# Quandry, upgrade or not?



## David W Colnago Lover (Aug 26, 2005)

I'm lucky enough to own two Colnagos. A Tecnos, complete with essentially Campagnolo Daytona 9spd, and a CT1 B-Stay with 10spd Chorus.

The problem, if there is one, is that living in the UK this summer, I've barely ridden the Tecnos as the weather's too damp half the time, and when it's not been bad, I've ridden the lighter CT1. But all was fine, regardless.

But then it happened. Twice. Firstly, a LBS has a De Rosa Merak 2011 with Athena 11spd for £2k. Very tempting. Then I hear that someone locally is selling a CX1, a mere yr old, for about £1k, as they've upgraded the frame to a C59. And that's started me thinking. And I need your help.

My options are:

Sell the Tecnos & CT1 as complete bikes (albeit I might split for eBay), buy the De Rosa Merak.
Sell the Tecnos & CT1 frames only, to make enough money to buy the 2nd hand CX1.
Do nothing, stay as I am.

How's the CT1 measure up against 10yrs younger frames anyway? Is the CX1 likely to be much better than the CT1? Anyone ridden both? What about the De Rosa? Your opinions are valued!

Kind regards

David


----------



## icsloppl (Aug 25, 2009)

Much of it depends on what kind of riding you do. The merak is a distance/stage/somewhat comfort oriented frame with an extended head tube. The CX1 is more of a full-on race frame.

If it was me, i'd likely sell everything and get the DeRosa.

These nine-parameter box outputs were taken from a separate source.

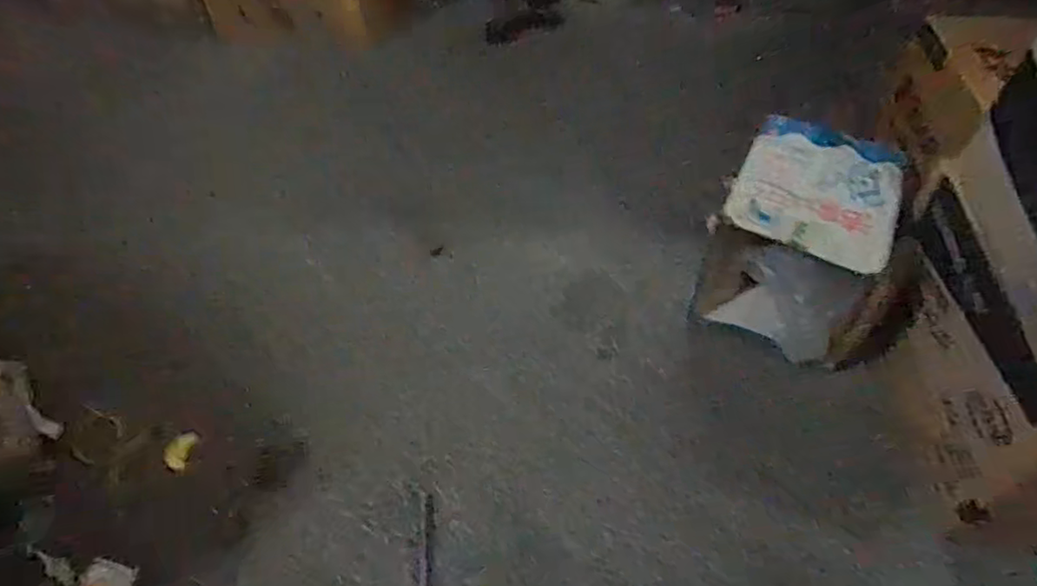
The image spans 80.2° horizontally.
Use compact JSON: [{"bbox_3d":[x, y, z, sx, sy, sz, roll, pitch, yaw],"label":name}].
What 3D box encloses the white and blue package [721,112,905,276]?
[{"bbox_3d":[0.399,-0.147,0.812,0.193,0.035,0.249,21,53,18],"label":"white and blue package"}]

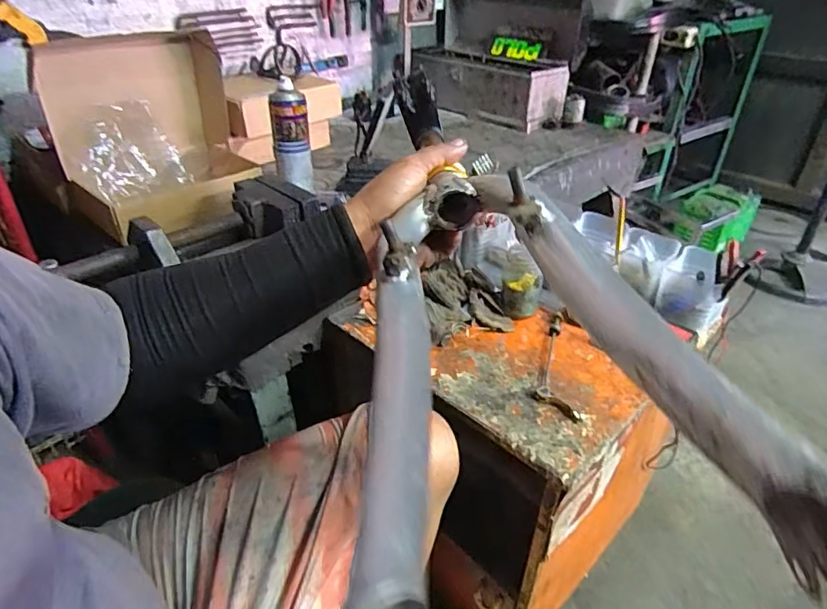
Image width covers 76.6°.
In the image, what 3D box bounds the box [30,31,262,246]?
[{"bbox_3d":[-0.441,-0.291,0.881,0.288,0.242,0.218,-18,39,-24],"label":"box"}]

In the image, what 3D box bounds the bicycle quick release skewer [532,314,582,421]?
[{"bbox_3d":[0.192,0.079,0.733,0.054,0.018,0.226,6,37,4],"label":"bicycle quick release skewer"}]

It's an excellent frame in all regards, though it is a generic Chinese mold. They do fit somewhat oddly and have an ISP, which can make things tough. But if it fits you, they are very good. The upgrade to the wheels and componsents may be as much of a plus as the frame itself.

I'm not a big fan of buying used Cf frames. The CX1 is a good all-around race frame and is a bit more agressive and stiff, if that's what you're looking for.


----------



## David W Colnago Lover (Aug 26, 2005)

*Isp*

It's a shame De Rosa has the isp on the 2011 Merak in the deal. I see the 2012 version doesn't have it. It does make like trickier, especially when it comes to selling it afterwards. That said, I tend to do the riding you mention with a few races in between. 

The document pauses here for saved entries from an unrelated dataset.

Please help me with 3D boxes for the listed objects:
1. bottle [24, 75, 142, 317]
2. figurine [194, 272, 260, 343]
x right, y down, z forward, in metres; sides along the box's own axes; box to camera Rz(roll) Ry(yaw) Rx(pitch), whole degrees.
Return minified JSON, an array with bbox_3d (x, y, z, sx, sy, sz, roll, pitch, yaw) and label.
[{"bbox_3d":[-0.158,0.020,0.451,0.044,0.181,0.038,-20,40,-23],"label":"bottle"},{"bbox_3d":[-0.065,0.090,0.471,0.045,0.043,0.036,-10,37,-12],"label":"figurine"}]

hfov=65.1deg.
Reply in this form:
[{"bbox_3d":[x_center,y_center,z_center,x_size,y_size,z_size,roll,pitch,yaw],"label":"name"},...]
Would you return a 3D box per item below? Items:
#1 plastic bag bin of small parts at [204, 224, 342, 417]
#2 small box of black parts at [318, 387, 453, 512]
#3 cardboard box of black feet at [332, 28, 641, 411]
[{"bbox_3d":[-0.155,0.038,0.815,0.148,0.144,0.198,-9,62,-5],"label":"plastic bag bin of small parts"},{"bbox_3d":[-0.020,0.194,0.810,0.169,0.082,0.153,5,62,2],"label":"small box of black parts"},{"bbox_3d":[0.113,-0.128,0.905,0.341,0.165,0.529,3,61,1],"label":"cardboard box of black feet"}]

I know the man selling the cx1 vaguely. I certainly know he's not crashed it, etc. Given it's got no Isp, and in one ways is a known quantity (I. E. I've ridden Colnagos before!), then perhaps that ought to be my 1st stop??? 

Think I'm having a mid life crisis!


----------



## icsloppl (Aug 25, 2009)

The CX1 is a fine frame. IMO if you sell your other frames and fit the old parts to the new one, will you feel happy with the result?

Personally, if the CX1 fits, perhaps sell both bikes complete, which will likely be easier and you should get more for them, then put a new Campy kit on the Colnago with some nice wheels...


----------



## David W Colnago Lover (Aug 26, 2005)

Yeah, things get more complicated.... Saw the CX1 and the condition of the frame was not wonderful - quite a few scratches and so on, so it's not a firm choice for me thereafter. Finding the CT1 fit a bit odd of late too, saddle is almost right forward on the rails, hence another post re geometry on here. And then on eBay, I find someone is selling a De Rosa 838 frame in my town, which looks v promising as could buy that, just sell CT1 frame, and keep the Tecnos. All told, I've no idea what I'll do as if I get the Colnago CX1 for a similar price to the De Rosa 838, then it's game on.... deary me!!


----------